Quality Assurance· May 17, 2026 · 9 min read

Lending-grade QA: tiered routing replaces a single threshold

85% overall is a demo bar. For a bank issuing millions in loans we replaced the single threshold with hard gates, three routing outcomes, and per-field confidence.

The v1 QA framework treated a missing decimal point the same as a snake_case violation: both cost you points against a single overall score. For a chatbot demo that is fine. For a lender deciding whether to extend a seven-figure mortgage, it is not.

The v2 framework — now live — replaces the single approve/reject decision with three routing outcomes. auto_pass is written to the subject database automatically. review_queue is held for a human operator. hard_reject is refused outright and the document never reaches the database.

Routing is determined by deterministic hard gates first, then by tiered field-level confidence. Hard gates are code, not LLM judgments: identifier checksums (NRIC Malaysia, NIK Indonesia, NPWP, PAN, SSN), numeric reconciliation (sum of line items must equal stated totals), and date envelope checks (every date inside the document's stated reporting period).

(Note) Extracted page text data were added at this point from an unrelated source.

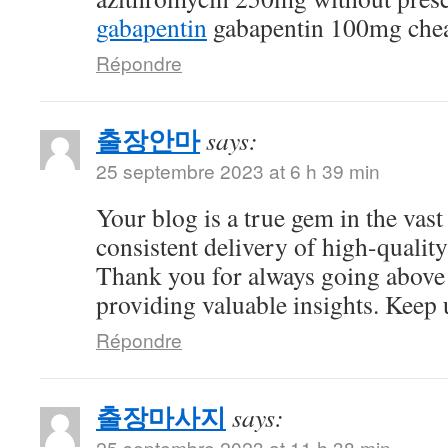
gabapentin
gabapentin 100mg che
Répondre
출장안마
says:
25 septembre 2023 at 6 h 39 min
Your blog is a true gem in the vast
consistent delivery of high-quality
Thank you for always going above
providing valuable insights. Keep 
Répondre
출장마사지
says:
25 septembre 2023 at 11 h 38 min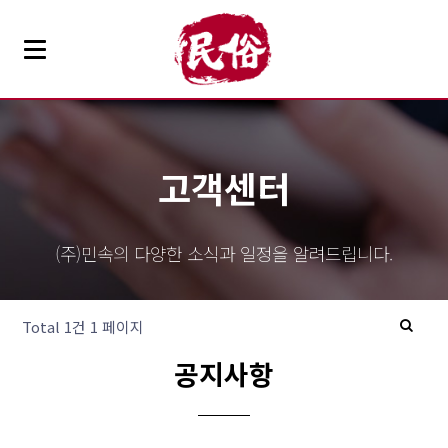
고객센터
(주)민속의 다양한 소식과 일정을 알려드립니다.
Total 1건
1 페이지
공지사항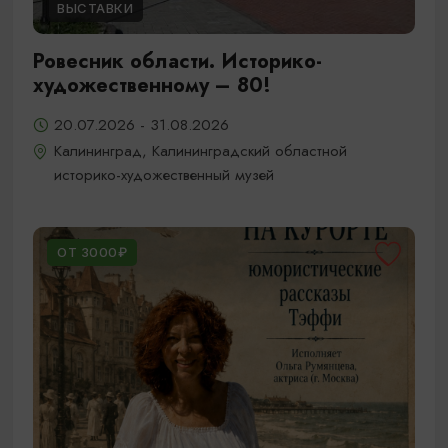
ВЫСТАВКИ
Ровесник области. Историко-
художественному – 80!
20.07.2026 - 31.08.2026
Калининград, Калининградский областной
историко-художественный музей
ОТ 3000₽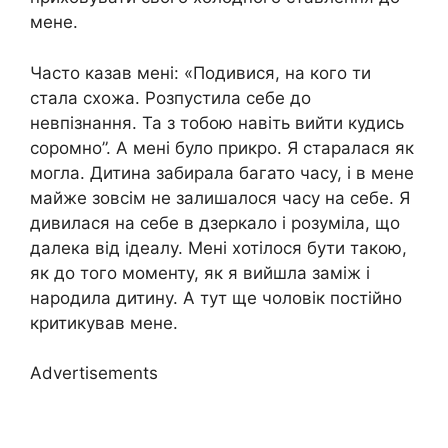
мене.
Часто казав мені: «Подивися, на кого ти
стала схожа. Розпустила себе до
невпізнання. Та з тобою навіть вийти кудись
соромно”. А мені було прикро. Я старалася як
могла. Дитина забирала багато часу, і в мене
майже зовсім не залишалося часу на себе. Я
дивилася на себе в дзеркало і розуміла, що
далека від ідеалу. Мені хотілося бути такою,
як до того моменту, як я вийшла заміж і
народила дитину. А тут ще чоловік постійно
критикував мене.
Advertisements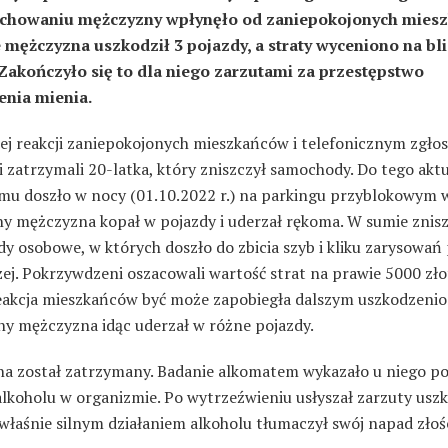
achowaniu mężczyzny wpłynęło od zaniepokojonych mies
mężczyzna uszkodził 3 pojazdy, a straty wyceniono na bl
 Zakończyło się to dla niego zarzutami za przestępstwo
nia mienia.
iej reakcji zaniepokojonych mieszkańców i telefonicznym zgło
i zatrzymali 20-latka, który zniszczył samochody. Do tego akt
mu doszło w nocy (01.10.2022 r.) na parkingu przyblokowym w
y mężczyzna kopał w pojazdy i uderzał rękoma. W sumie znisz
y osobowe, w których doszło do zbicia szyb i kliku zarysowań
zej. Pokrzywdzeni oszacowali wartość strat na prawie 5000 zło
eakcja mieszkańców być może zapobiegła dalszym uszkodzenio
y mężczyzna idąc uderzał w różne pojazdy.
a został zatrzymany. Badanie alkomatem wykazało u niego p
alkoholu w organizmie. Po wytrzeźwieniu usłyszał zarzuty usz
 właśnie silnym działaniem alkoholu tłumaczył swój napad złośc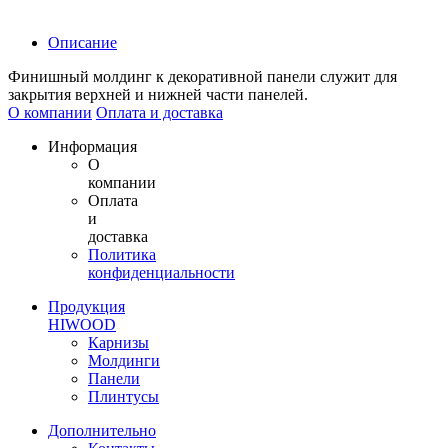
Описание
Финишный молдинг к декоративной панели служит для
закрытия верхней и нижней части панелей.
О компании
Оплата и доставка
Информация
О
компании
Оплата
и
доставка
Политика
конфиденциальности
Продукция
HIWOOD
Карнизы
Молдинги
Панели
Плинтусы
Дополнительно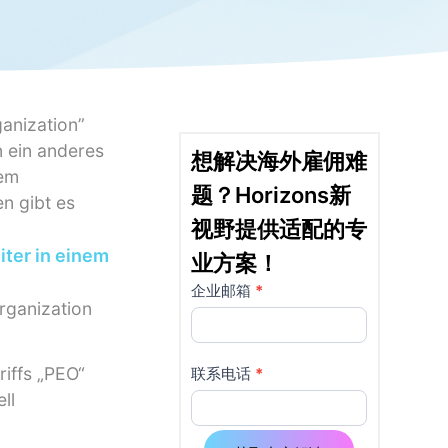
ganization”
n ein anderes
想解决海外雇佣难
rem
题？Horizons新
n gibt es
视野提供适配的专
iter in einem
业方案！
企业邮箱
*
详
如果
rganization
你是
情
人
页
类，
riffs „PEO“
联系电话
*
该字
ll
使
段请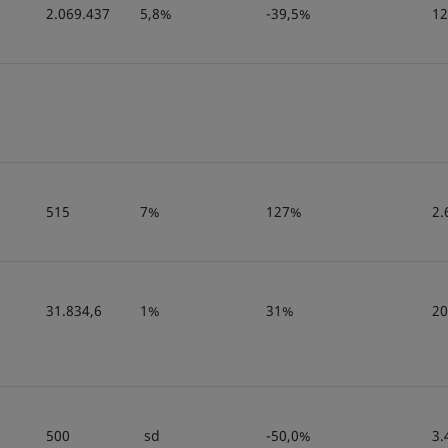
2.069.437
5,8%
-39,5%
12
515
7%
127%
2.
31.834,6
1%
31%
20
500
sd
-50,0%
3.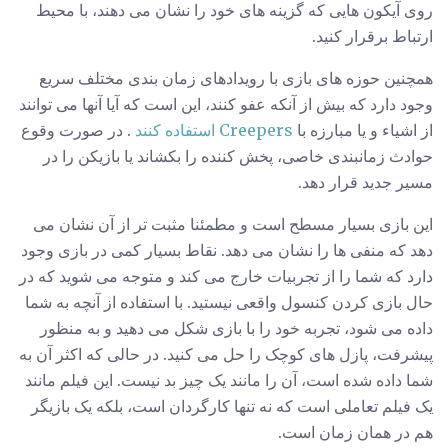
روی آیکون هایی که گزینه های خود را نشان می دهند، با محیط
ارتباط برقرار کنید.
همچنین حوزه های بازی با رویدادهای زمان بندی مختلف سریع
وجود دارد که بیش از آنکه عفو کنند، این است که آیا آنها می توانند
از اشیاء و یا مبارزه با
Creepers استفاده کنند
. در صورت وقوع
حوادث زمانبندی خاصی، پخش کننده را بکشاند یا بازیکن را در
مسیر جدید قرار دهد.
این بازی بسیار مسطح است و مطمئنا مثبت تر از آن نشان می
دهد که منفی ها را نشان می دهد. نقاط بسیار کمی در بازی وجود
دارد که شما را از تجربیات خارج می کند و متوجه می شوید که در
حال بازی کردن کنسول واقعی نیستید. با استفاده از آنچه به شما
داده می شود، تجربه خود را با بازی شکل می دهید و به منظور
پیشرفت، پازل های کوچک را حل می کنید. در حالی که اکثر آن به
شما داده شده است، آن را مانند یک چیز بد نیست. این فیلم مانند
یک فیلم تعاملی است که نه تنها کارگردان است، بلکه یک بازیگر
هم در همان زمان است.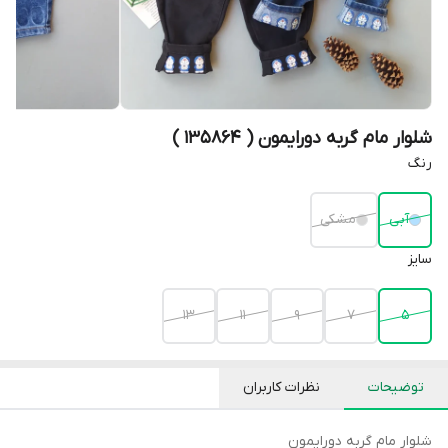
شلوار مام گربه دورایمون ( 135864 )
رنگ
آبی
مشکی
سایز
۱۳
۱۱
۹
۷
۵
توضیحات
نظرات کاربران
شلوار مام گربه دورایمون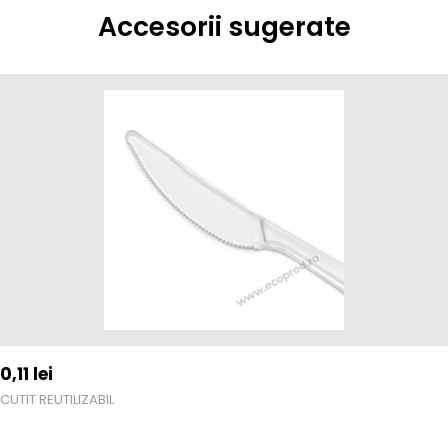
Accesorii sugerate
0,11
lei
CUTIT REUTILIZABIL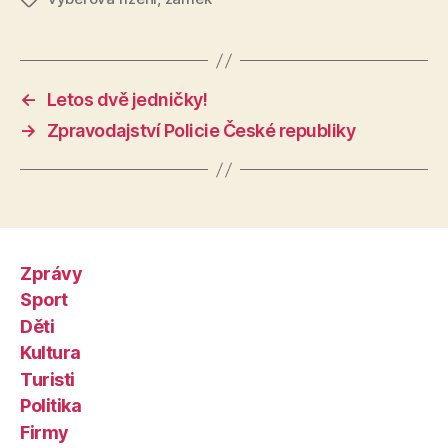
←
Letos dvě jedničky!
→
Zpravodajství Policie České republiky
Zprávy
Sport
Děti
Kultura
Turisti
Politika
Firmy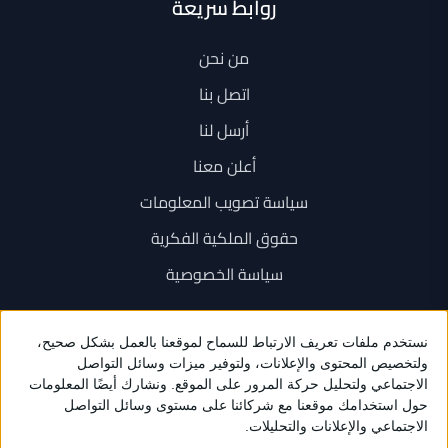
روابط سريعة
من نحن
اتصل بنا
أرسل لنا
أعلن معنا
سياسة تصويب المعلومات
حقوق الملكية الفكرية
سياسة الخصوصية
اتصل بنا
+962 6 534 1777
+962 79 202 7000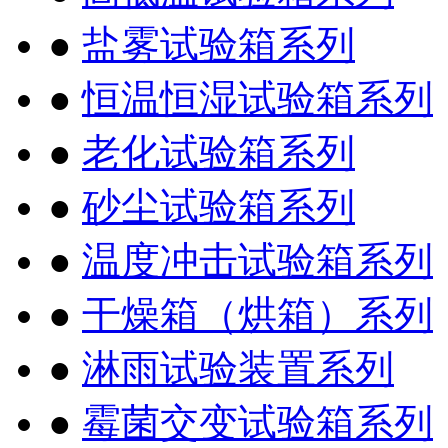
●
盐雾试验箱系列
●
恒温恒湿试验箱系列
●
老化试验箱系列
●
砂尘试验箱系列
●
温度冲击试验箱系列
●
干燥箱（烘箱）系列
●
淋雨试验装置系列
●
霉菌交变试验箱系列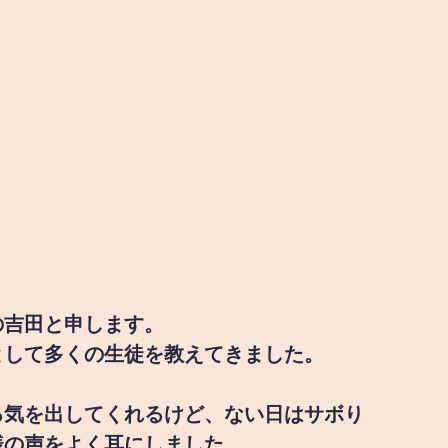
の吉田と申します。
として多くの生徒を教えてきました。
る気を出してくれるけど、ない日はサボり
様の声をよく耳にしました。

Above the gates sit per-source thresholds. CCRIS, because mistakes there move loan decisions, requires 95% overall and 99.5% on critical fields. SSM company registry data — lower stakes, mostly identity confirmation — sits at 90% / 97%. The thresholds are tunable per source type and recalibrated weekly against a human-labeled gold set.

Finally, a third model — an independent verifier — runs in parallel with the maker. Disagreement on a critical field between maker and verifier routes the document to review_queue regardless of the architect's score. Belt and suspenders, on purpose.